Activity>
In the entries that follow, find the word "autenticação" and report each line it is on.

Input data>
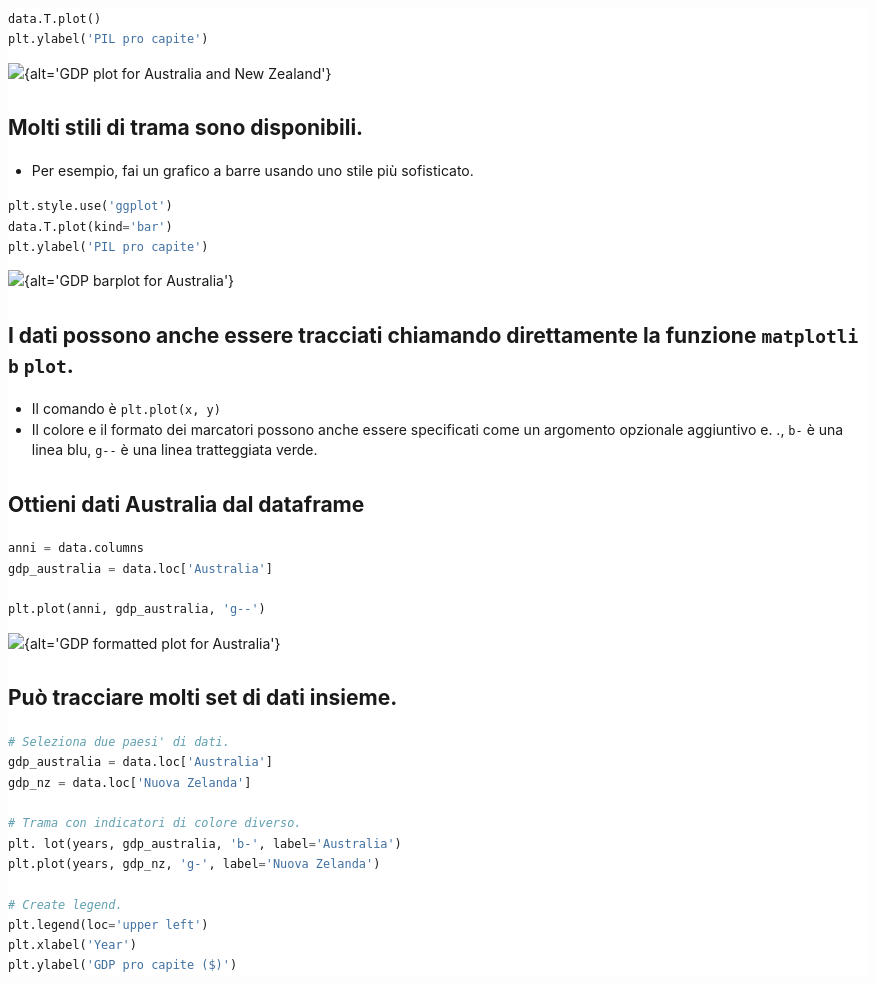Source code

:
 ```python
data.T.plot()
plt.ylabel('PIL pro capite')
```

![](fig/9_gdp_australia_nz.svg){alt='GDP plot for Australia and New Zealand'}

## Molti stili di trama sono disponibili.

- Per esempio, fai un grafico a barre usando uno stile più sofisticato.

```python
plt.style.use('ggplot')
data.T.plot(kind='bar')
plt.ylabel('PIL pro capite')
```

![](fig/9_gdp_bar.svg){alt='GDP barplot for Australia'}

## I dati possono anche essere tracciati chiamando direttamente la funzione `matplotlib` `plot`.

- Il comando è `plt.plot(x, y)`
- Il colore e il formato dei marcatori possono anche essere specificati come un argomento opzionale aggiuntivo e. ., `b-` è una linea blu, `g--` è una linea tratteggiata verde.

## Ottieni dati Australia dal dataframe

```python
anni = data.columns
gdp_australia = data.loc['Australia']

plt.plot(anni, gdp_australia, 'g--')
```

![](fig/9_gdp_australia_formatted.svg){alt='GDP formatted plot for Australia'}

## Può tracciare molti set di dati insieme.

```python
# Seleziona due paesi' di dati.
gdp_australia = data.loc['Australia']
gdp_nz = data.loc['Nuova Zelanda']

# Trama con indicatori di colore diverso.
plt. lot(years, gdp_australia, 'b-', label='Australia')
plt.plot(years, gdp_nz, 'g-', label='Nuova Zelanda')

# Create legend.
plt.legend(loc='upper left')
plt.xlabel('Year')
plt.ylabel('GDP pro capite ($)')
```
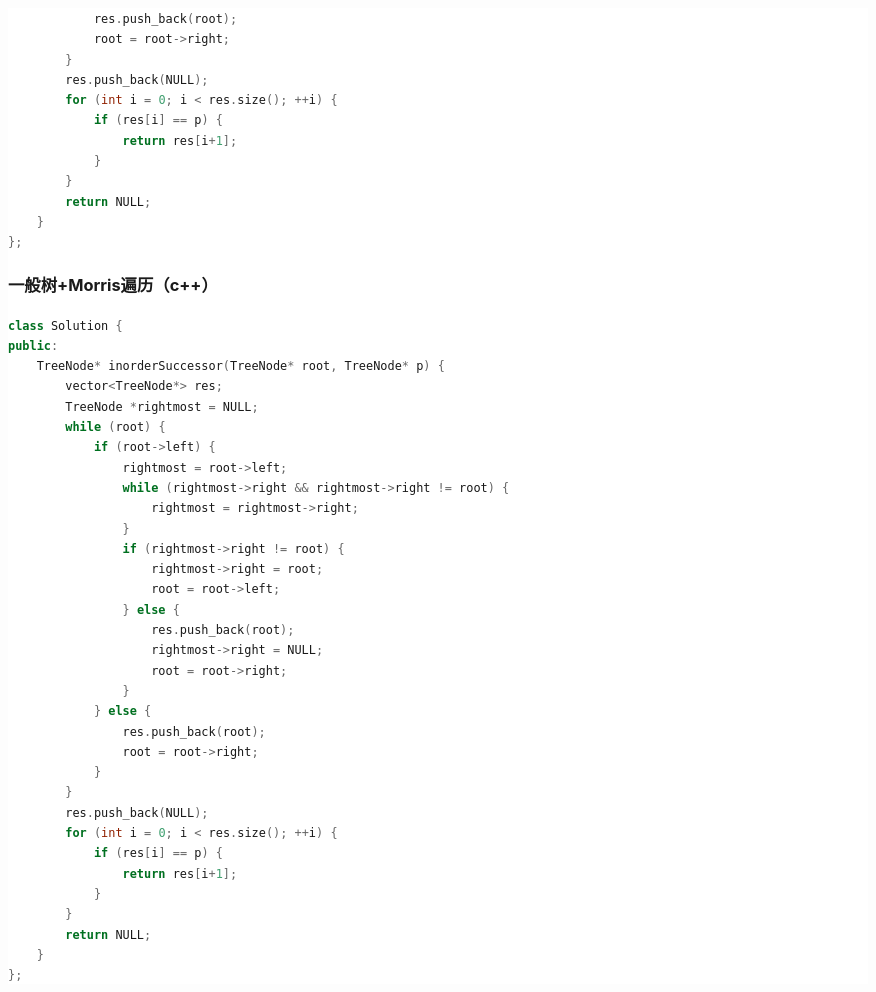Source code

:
 ```cpp
            res.push_back(root);
            root = root->right;
        }
        res.push_back(NULL);
        for (int i = 0; i < res.size(); ++i) {
            if (res[i] == p) {
                return res[i+1];
            }
        }
        return NULL;
    }
};
```

### 一般树+Morris遍历（c++）
```cpp
class Solution {
public:
    TreeNode* inorderSuccessor(TreeNode* root, TreeNode* p) {
        vector<TreeNode*> res;
        TreeNode *rightmost = NULL;
        while (root) {
            if (root->left) {
                rightmost = root->left;
                while (rightmost->right && rightmost->right != root) {
                    rightmost = rightmost->right;
                }
                if (rightmost->right != root) {
                    rightmost->right = root;
                    root = root->left;
                } else {
                    res.push_back(root);
                    rightmost->right = NULL;
                    root = root->right;
                }
            } else {
                res.push_back(root);
                root = root->right;
            }
        }
        res.push_back(NULL);
        for (int i = 0; i < res.size(); ++i) {
            if (res[i] == p) {
                return res[i+1];
            }
        }
        return NULL;
    }
};
```
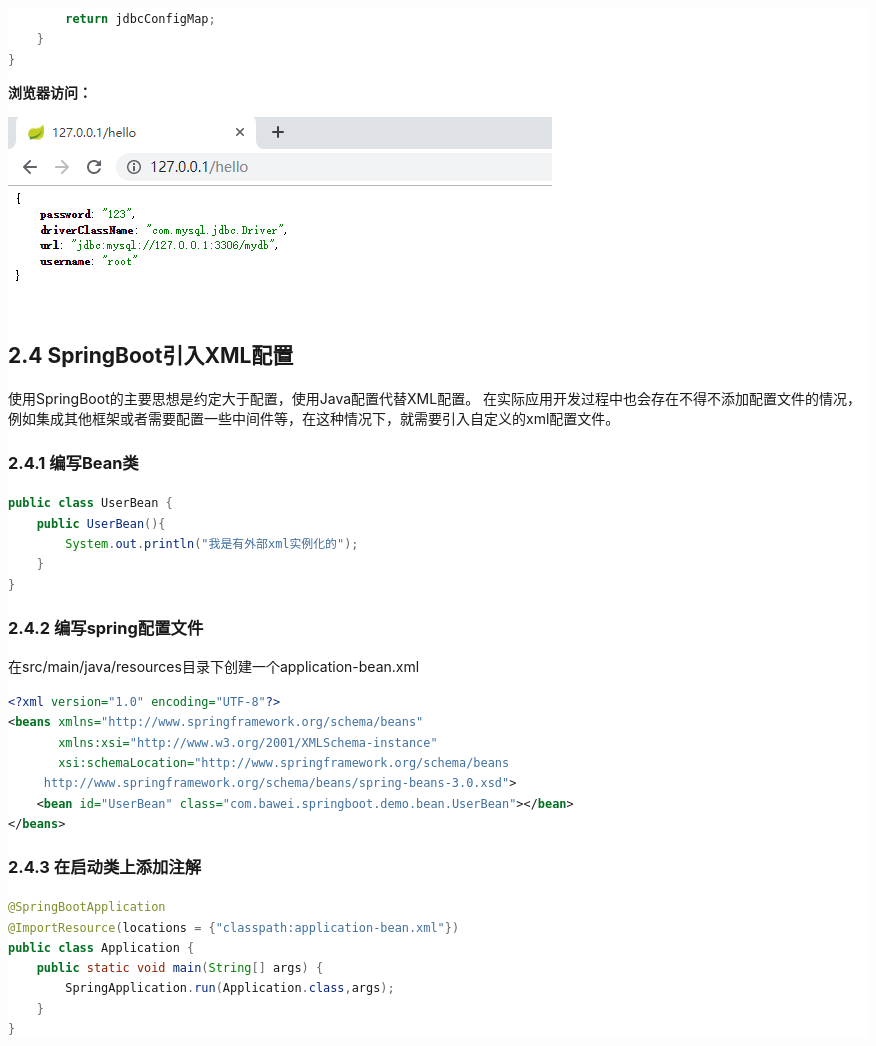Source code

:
 ```java
        return jdbcConfigMap;
    }
}
```

**浏览器访问：**

![image-20191119200040184](media/image-20191119200040184.png) 

## 2.4 SpringBoot引入XML配置

使用SpringBoot的主要思想是约定大于配置，使用Java配置代替XML配置。
在实际应用开发过程中也会存在不得不添加配置文件的情况，例如集成其他框架或者需要配置一些中间件等，在这种情况下，就需要引入自定义的xml配置文件。

### 2.4.1 编写Bean类

```java
public class UserBean {
	public UserBean(){
		System.out.println("我是有外部xml实例化的");
	}
}
```

### 2.4.2 编写spring配置文件

在src/main/java/resources目录下创建一个application-bean.xml

```xml
<?xml version="1.0" encoding="UTF-8"?>
<beans xmlns="http://www.springframework.org/schema/beans"
       xmlns:xsi="http://www.w3.org/2001/XMLSchema-instance"
       xsi:schemaLocation="http://www.springframework.org/schema/beans
	 http://www.springframework.org/schema/beans/spring-beans-3.0.xsd">
    <bean id="UserBean" class="com.bawei.springboot.demo.bean.UserBean"></bean>
</beans>
```

### 2.4.3  在启动类上添加注解 

```java
@SpringBootApplication
@ImportResource(locations = {"classpath:application-bean.xml"})
public class Application {
    public static void main(String[] args) {
        SpringApplication.run(Application.class,args);
    }
}
```
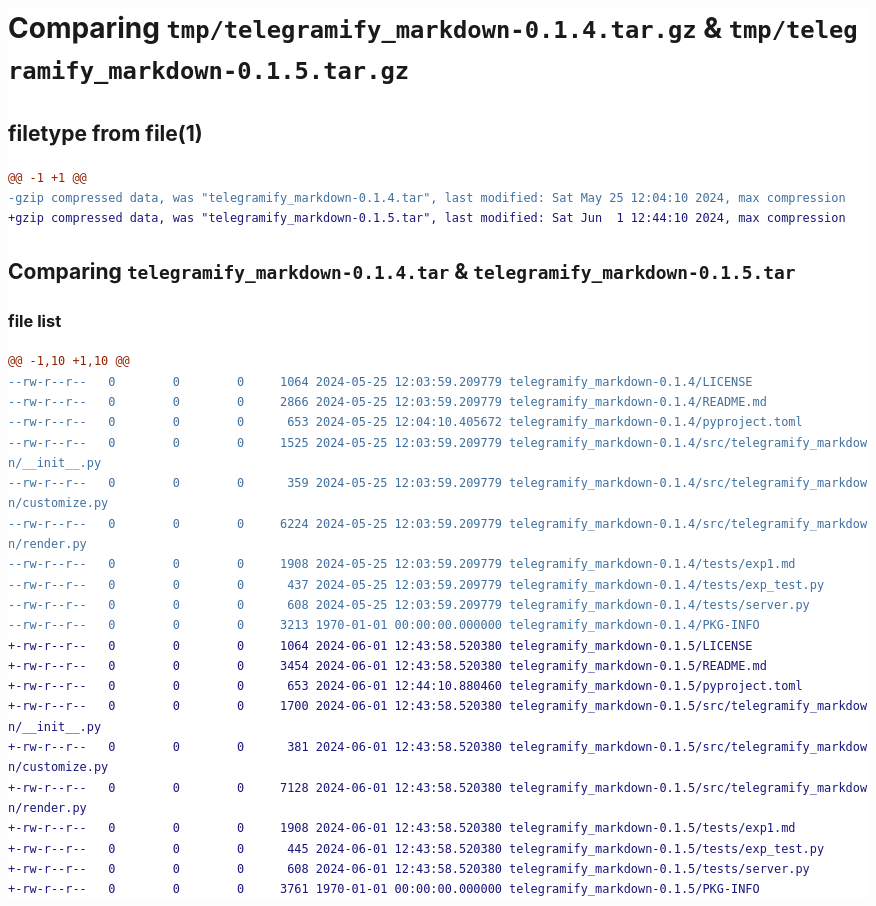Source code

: # Comparing `tmp/telegramify_markdown-0.1.4.tar.gz` & `tmp/telegramify_markdown-0.1.5.tar.gz`

## filetype from file(1)

```diff
@@ -1 +1 @@
-gzip compressed data, was "telegramify_markdown-0.1.4.tar", last modified: Sat May 25 12:04:10 2024, max compression
+gzip compressed data, was "telegramify_markdown-0.1.5.tar", last modified: Sat Jun  1 12:44:10 2024, max compression
```

## Comparing `telegramify_markdown-0.1.4.tar` & `telegramify_markdown-0.1.5.tar`

### file list

```diff
@@ -1,10 +1,10 @@
--rw-r--r--   0        0        0     1064 2024-05-25 12:03:59.209779 telegramify_markdown-0.1.4/LICENSE
--rw-r--r--   0        0        0     2866 2024-05-25 12:03:59.209779 telegramify_markdown-0.1.4/README.md
--rw-r--r--   0        0        0      653 2024-05-25 12:04:10.405672 telegramify_markdown-0.1.4/pyproject.toml
--rw-r--r--   0        0        0     1525 2024-05-25 12:03:59.209779 telegramify_markdown-0.1.4/src/telegramify_markdown/__init__.py
--rw-r--r--   0        0        0      359 2024-05-25 12:03:59.209779 telegramify_markdown-0.1.4/src/telegramify_markdown/customize.py
--rw-r--r--   0        0        0     6224 2024-05-25 12:03:59.209779 telegramify_markdown-0.1.4/src/telegramify_markdown/render.py
--rw-r--r--   0        0        0     1908 2024-05-25 12:03:59.209779 telegramify_markdown-0.1.4/tests/exp1.md
--rw-r--r--   0        0        0      437 2024-05-25 12:03:59.209779 telegramify_markdown-0.1.4/tests/exp_test.py
--rw-r--r--   0        0        0      608 2024-05-25 12:03:59.209779 telegramify_markdown-0.1.4/tests/server.py
--rw-r--r--   0        0        0     3213 1970-01-01 00:00:00.000000 telegramify_markdown-0.1.4/PKG-INFO
+-rw-r--r--   0        0        0     1064 2024-06-01 12:43:58.520380 telegramify_markdown-0.1.5/LICENSE
+-rw-r--r--   0        0        0     3454 2024-06-01 12:43:58.520380 telegramify_markdown-0.1.5/README.md
+-rw-r--r--   0        0        0      653 2024-06-01 12:44:10.880460 telegramify_markdown-0.1.5/pyproject.toml
+-rw-r--r--   0        0        0     1700 2024-06-01 12:43:58.520380 telegramify_markdown-0.1.5/src/telegramify_markdown/__init__.py
+-rw-r--r--   0        0        0      381 2024-06-01 12:43:58.520380 telegramify_markdown-0.1.5/src/telegramify_markdown/customize.py
+-rw-r--r--   0        0        0     7128 2024-06-01 12:43:58.520380 telegramify_markdown-0.1.5/src/telegramify_markdown/render.py
+-rw-r--r--   0        0        0     1908 2024-06-01 12:43:58.520380 telegramify_markdown-0.1.5/tests/exp1.md
+-rw-r--r--   0        0        0      445 2024-06-01 12:43:58.520380 telegramify_markdown-0.1.5/tests/exp_test.py
+-rw-r--r--   0        0        0      608 2024-06-01 12:43:58.520380 telegramify_markdown-0.1.5/tests/server.py
+-rw-r--r--   0        0        0     3761 1970-01-01 00:00:00.000000 telegramify_markdown-0.1.5/PKG-INFO
```
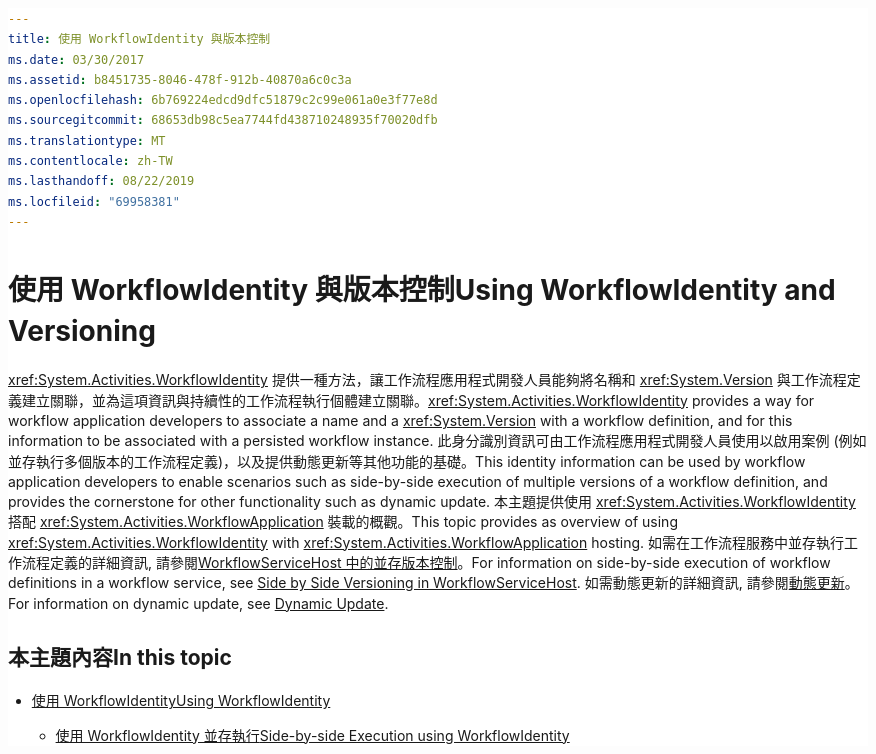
 ```yaml
---
title: 使用 WorkflowIdentity 與版本控制
ms.date: 03/30/2017
ms.assetid: b8451735-8046-478f-912b-40870a6c0c3a
ms.openlocfilehash: 6b769224edcd9dfc51879c2c99e061a0e3f77e8d
ms.sourcegitcommit: 68653db98c5ea7744fd438710248935f70020dfb
ms.translationtype: MT
ms.contentlocale: zh-TW
ms.lasthandoff: 08/22/2019
ms.locfileid: "69958381"
---
```

# <a name="using-workflowidentity-and-versioning"></a><span data-ttu-id="4dc47-102">使用 WorkflowIdentity 與版本控制</span><span class="sxs-lookup"><span data-stu-id="4dc47-102">Using WorkflowIdentity and Versioning</span></span>

<span data-ttu-id="4dc47-103"><xref:System.Activities.WorkflowIdentity> 提供一種方法，讓工作流程應用程式開發人員能夠將名稱和 <xref:System.Version> 與工作流程定義建立關聯，並為這項資訊與持續性的工作流程執行個體建立關聯。</span><span class="sxs-lookup"><span data-stu-id="4dc47-103"><xref:System.Activities.WorkflowIdentity> provides a way for workflow application developers to associate a name and a <xref:System.Version> with a workflow definition, and for this information to be associated with a persisted workflow instance.</span></span> <span data-ttu-id="4dc47-104">此身分識別資訊可由工作流程應用程式開發人員使用以啟用案例 (例如並存執行多個版本的工作流程定義)，以及提供動態更新等其他功能的基礎。</span><span class="sxs-lookup"><span data-stu-id="4dc47-104">This identity information can be used by workflow application developers to enable scenarios such as side-by-side execution of multiple versions of a workflow definition, and provides the cornerstone for other functionality such as dynamic update.</span></span> <span data-ttu-id="4dc47-105">本主題提供使用 <xref:System.Activities.WorkflowIdentity> 搭配 <xref:System.Activities.WorkflowApplication> 裝載的概觀。</span><span class="sxs-lookup"><span data-stu-id="4dc47-105">This topic provides as overview of using <xref:System.Activities.WorkflowIdentity> with <xref:System.Activities.WorkflowApplication> hosting.</span></span> <span data-ttu-id="4dc47-106">如需在工作流程服務中並存執行工作流程定義的詳細資訊, 請參閱[WorkflowServiceHost 中的並存版本控制](../wcf/feature-details/side-by-side-versioning-in-workflowservicehost.md)。</span><span class="sxs-lookup"><span data-stu-id="4dc47-106">For information on side-by-side execution of workflow definitions in a workflow service, see [Side by Side Versioning in WorkflowServiceHost](../wcf/feature-details/side-by-side-versioning-in-workflowservicehost.md).</span></span> <span data-ttu-id="4dc47-107">如需動態更新的詳細資訊, 請參閱[動態更新](dynamic-update.md)。</span><span class="sxs-lookup"><span data-stu-id="4dc47-107">For information on dynamic update, see [Dynamic Update](dynamic-update.md).</span></span>

## <a name="in-this-topic"></a><span data-ttu-id="4dc47-108">本主題內容</span><span class="sxs-lookup"><span data-stu-id="4dc47-108">In this topic</span></span>

- [<span data-ttu-id="4dc47-109">使用 WorkflowIdentity</span><span class="sxs-lookup"><span data-stu-id="4dc47-109">Using WorkflowIdentity</span></span>](using-workflowidentity-and-versioning.md#UsingWorkflowIdentity)

  - [<span data-ttu-id="4dc47-110">使用 WorkflowIdentity 並存執行</span><span class="sxs-lookup"><span data-stu-id="4dc47-110">Side-by-side Execution using WorkflowIdentity</span></span>](using-workflowidentity-and-versioning.md#SxS)

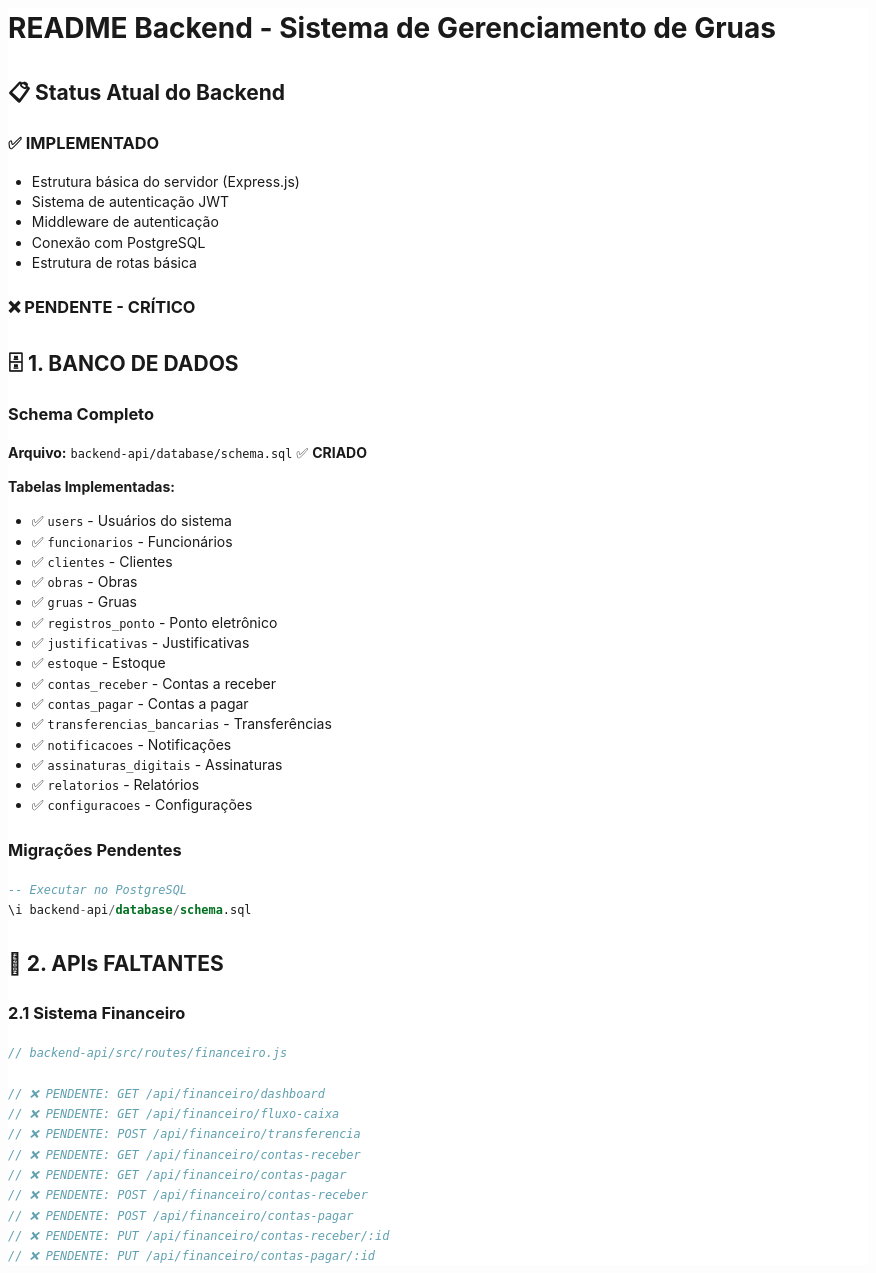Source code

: # README Backend - Sistema de Gerenciamento de Gruas

## 📋 Status Atual do Backend

### ✅ **IMPLEMENTADO**
- Estrutura básica do servidor (Express.js)
- Sistema de autenticação JWT
- Middleware de autenticação
- Conexão com PostgreSQL
- Estrutura de rotas básica

### ❌ **PENDENTE - CRÍTICO**

## 🗄️ **1. BANCO DE DADOS**

### Schema Completo
**Arquivo:** `backend-api/database/schema.sql` ✅ **CRIADO**

**Tabelas Implementadas:**
- ✅ `users` - Usuários do sistema
- ✅ `funcionarios` - Funcionários
- ✅ `clientes` - Clientes
- ✅ `obras` - Obras
- ✅ `gruas` - Gruas
- ✅ `registros_ponto` - Ponto eletrônico
- ✅ `justificativas` - Justificativas
- ✅ `estoque` - Estoque
- ✅ `contas_receber` - Contas a receber
- ✅ `contas_pagar` - Contas a pagar
- ✅ `transferencias_bancarias` - Transferências
- ✅ `notificacoes` - Notificações
- ✅ `assinaturas_digitais` - Assinaturas
- ✅ `relatorios` - Relatórios
- ✅ `configuracoes` - Configurações

### Migrações Pendentes
```sql
-- Executar no PostgreSQL
\i backend-api/database/schema.sql
```

## 🔌 **2. APIs FALTANTES**

### **2.1 Sistema Financeiro**
```javascript
// backend-api/src/routes/financeiro.js

// ❌ PENDENTE: GET /api/financeiro/dashboard
// ❌ PENDENTE: GET /api/financeiro/fluxo-caixa
// ❌ PENDENTE: POST /api/financeiro/transferencia
// ❌ PENDENTE: GET /api/financeiro/contas-receber
// ❌ PENDENTE: GET /api/financeiro/contas-pagar
// ❌ PENDENTE: POST /api/financeiro/contas-receber
// ❌ PENDENTE: POST /api/financeiro/contas-pagar
// ❌ PENDENTE: PUT /api/financeiro/contas-receber/:id
// ❌ PENDENTE: PUT /api/financeiro/contas-pagar/:id
```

Response to this exercise>
- Sistema de autenticação JWT
- Middleware de autenticação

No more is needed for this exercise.